Give the lines of the records below as a JSON list of strings, one string per line, skipping blank lines. Leave the pictures out.

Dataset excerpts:
>>>

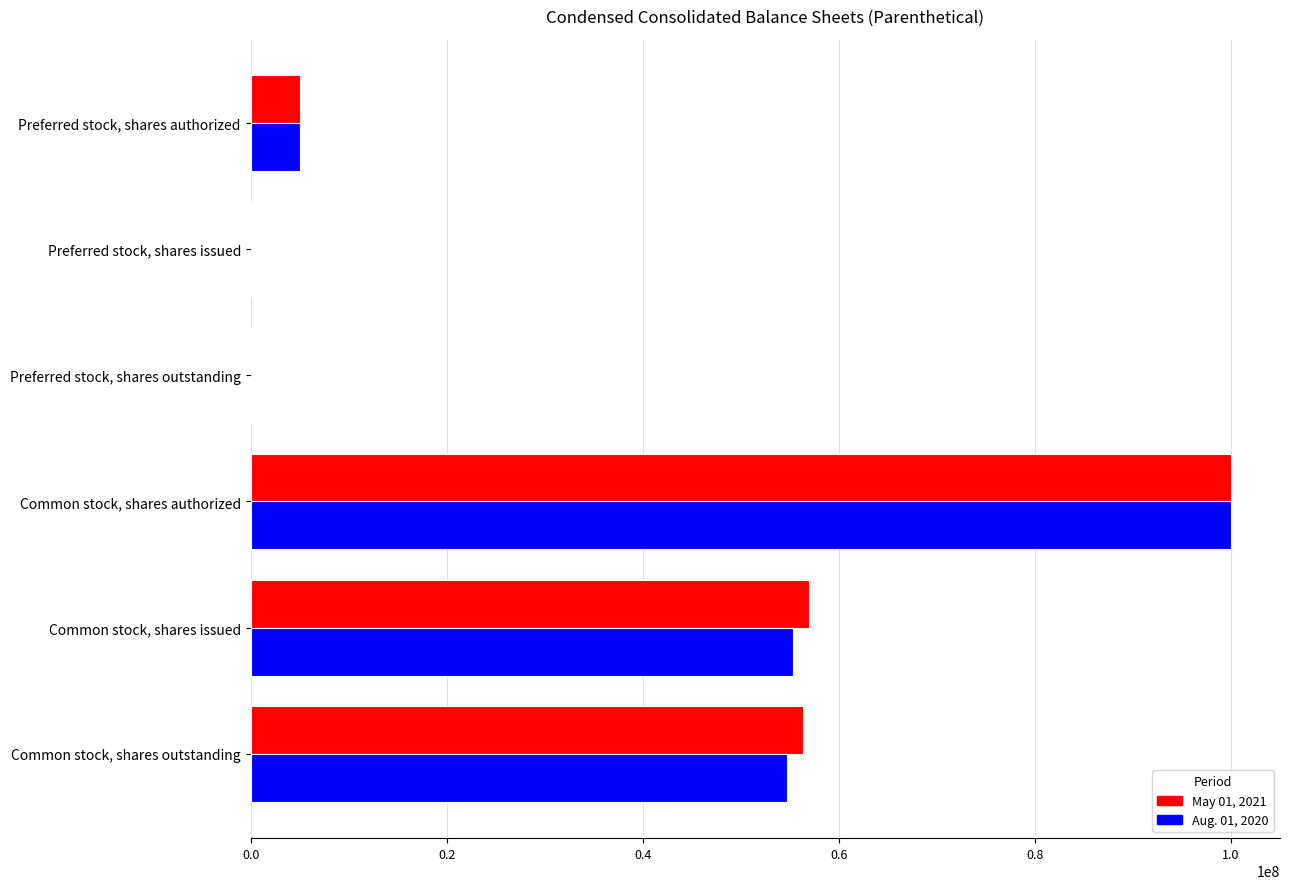

The Aug. 01, 2020 series shows 5000000 at Preferred stock, shares authorized. True or false?

True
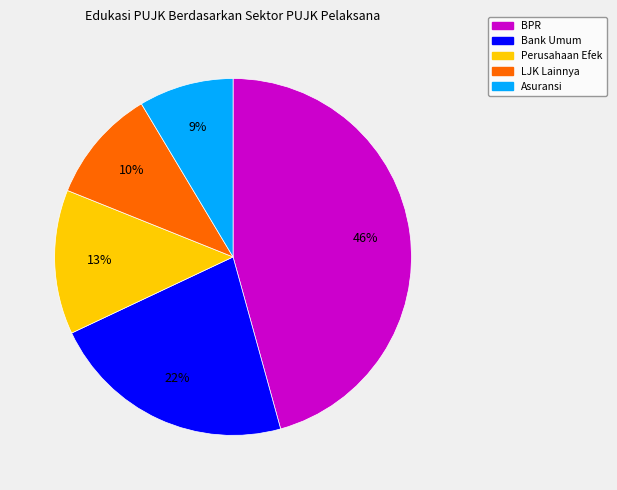

What percentage is the BPR slice, to the nearest percent?

46%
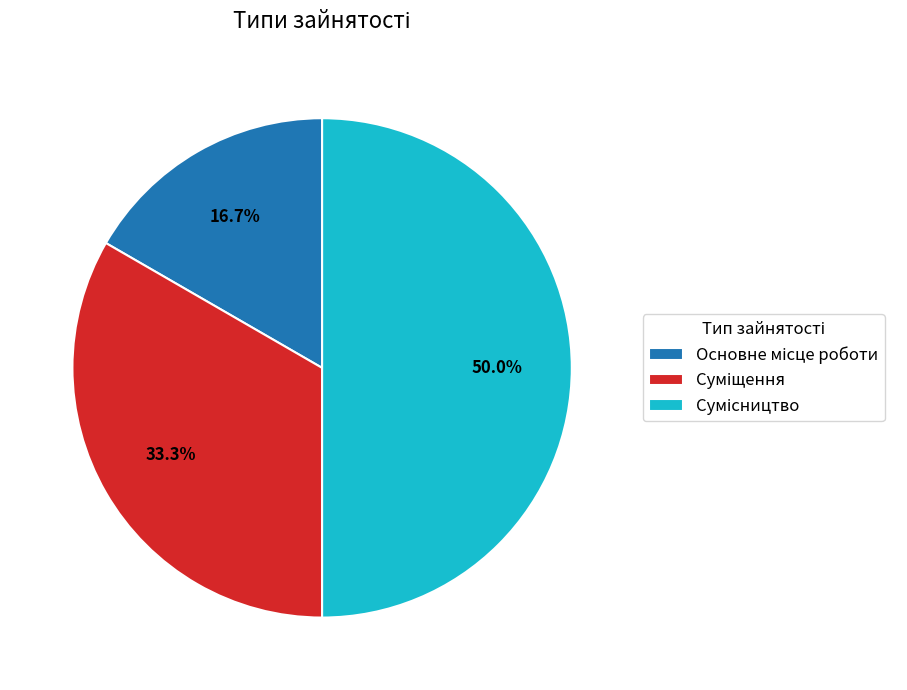

How many slices are in this pie chart?

3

<<<

▶ _Response_:
[
  "The Aug. 01, 2020 series shows 5000000 at Preferred stock, shares authorized. True or false?",
  "True",
  "What percentage is the BPR slice, to the nearest percent?",
  "46%",
  "How many slices are in this pie chart?",
  "3"
]